Isabella Löwengrip, une entrepreneuse aux multiples facettes
Plus connue sous le pseudonyme de Blondinbella, la Suédoise de 30 ans accumule les projets. D’abord influenceuse star dès ses 14 ans, avec la création de son blog sur Internet 2005, Isabella Löwengrip se tourne rapidement vers le monde des affaires. Nommée Business Networker of the Year par le Business Network International en 2010, elle attire une audience toujours plus large, au point de devenir le plus gros blog de Scandinavie. Elle fonde sa première entreprise à seulement 16 ans, puis devient rédactrice en chef pour un magazine, mais également actrice de télévision et présentatrice. Après une période à vide en 2019, sur fond de scandales de trucage d’audience, la puissante dirigeante parvient à redresser la barre.
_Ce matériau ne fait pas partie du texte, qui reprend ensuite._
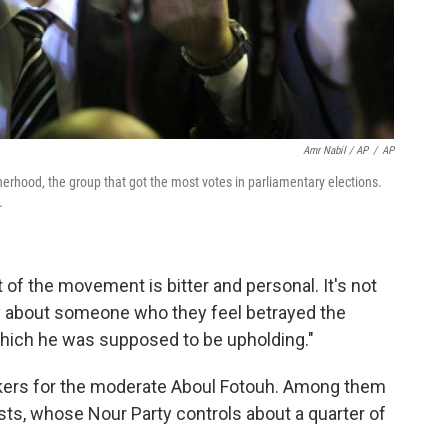
Amr Nabil / AP
/
AP
rhood, the group that got the most votes in parliamentary elections.
.
 of the movement is bitter and personal. It's not
ally about someone who they feel betrayed the
hich he was supposed to be upholding."
ckers for the moderate Aboul Fotouh. Among them
ists, whose Nour Party controls about a quarter of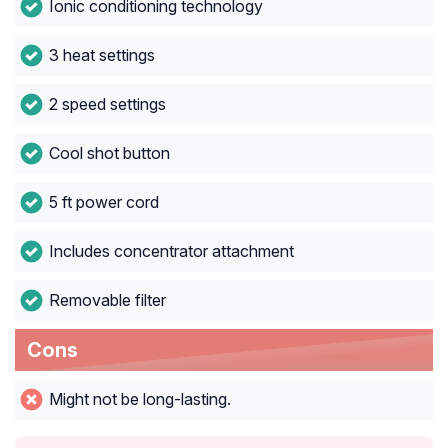
Ionic conditioning technology
3 heat settings
2 speed settings
Cool shot button
5 ft power cord
Includes concentrator attachment
Removable filter
Cons
Might not be long-lasting.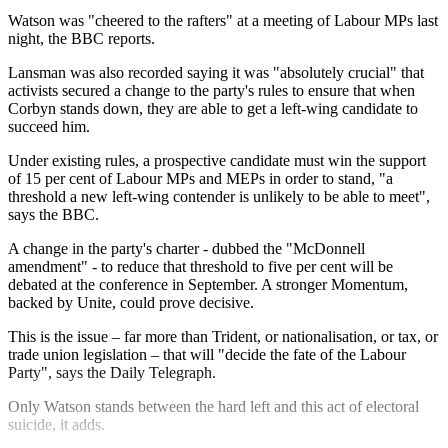
Watson was "cheered to the rafters" at a meeting of Labour MPs last
night, the BBC reports.
Lansman was also recorded saying it was "absolutely crucial" that
activists secured a change to the party's rules to ensure that when
Corbyn stands down, they are able to get a left-wing candidate to
succeed him.
Under existing rules, a prospective candidate must win the support
of 15 per cent of Labour MPs and MEPs in order to stand, "a
threshold a new left-wing contender is unlikely to be able to meet",
says the BBC.
A change in the party's charter - dubbed the "McDonnell
amendment" - to reduce that threshold to five per cent will be
debated at the conference in September. A stronger Momentum,
backed by Unite, could prove decisive.
This is the issue – far more than Trident, or nationalisation, or tax, or
trade union legislation – that will "decide the fate of the Labour
Party", says the Daily Telegraph.
Only Watson stands between the hard left and this act of electoral
suicide, it adds.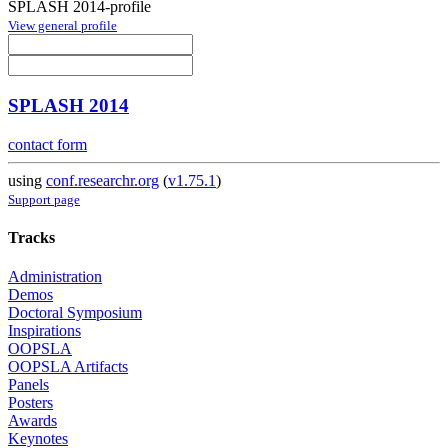
SPLASH 2014-profile
View general profile
SPLASH 2014
contact form
using
conf.researchr.org
(
v1.75.1
)
Support page
Tracks
Administration
Demos
Doctoral Symposium
Inspirations
OOPSLA
OOPSLA Artifacts
Panels
Posters
Awards
Keynotes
Lillemor Jakobson, designer et cofondatrice de Babybjörn
Le PetitJournal Stockholm avait rencontré cette femme au parcours inspirant en 2018. En soutenant son mari dans sa reconversion, elle l’aide à fonder ce qui figure de nos jours comme une des plus grandes entreprises d’habillage pour bébé. Comme elle l’avait confié, son chemin professionnel était semé d’embuches, principalement à cause d’une société d’après-guerre très peu sensibilisée sur les questions de parité. Dépasser les préjugés sexistes de l’époque semblait être un vrai défi, presque insurmontable. Pourtant à force de caractère, cette mère de famille et entrepreneuse avant-gardiste a réussi le pari de s’imposer, sans rester dans l’ombre de son mari, pourtant PDG de Babybjörn. Elle se félicite également d’avoir modifié la place du père dans la société, en le sortant du carcan purement masculin, et en faisant ressortir sa douceur en tant que parent.
Helena Helmersson, une femme à la tête d’une entreprise cotée
Anciennement responsable du développement durable de la marque de prêt-à-porter suédoise H&M, Helena Helmersson a été nommée directrice générale du groupe au début de l’année 2020. Une consécration pour la Suédoise, qui est la première femme à occuper de telles fonctions. Cette nomination peut paraitre assez politique, avec la volonté pour H&M de s’afficher comme entreprise pionnière dans l’égalité femme/homme. Néanmoins, c’est une décision qui en dit long sur le chemin parcouru depuis la fin du 19ème siècle, période à laquelle les premiers mouvements sociaux féministes se développent. Ce changement de direction très symbolique souligne de surcroit le travail et l’implication de cette femme d’affaires dans le monde professionnel, et on peut y voir un commencement à la rupture du plafond de verre, au combien dénoncé depuis décennies.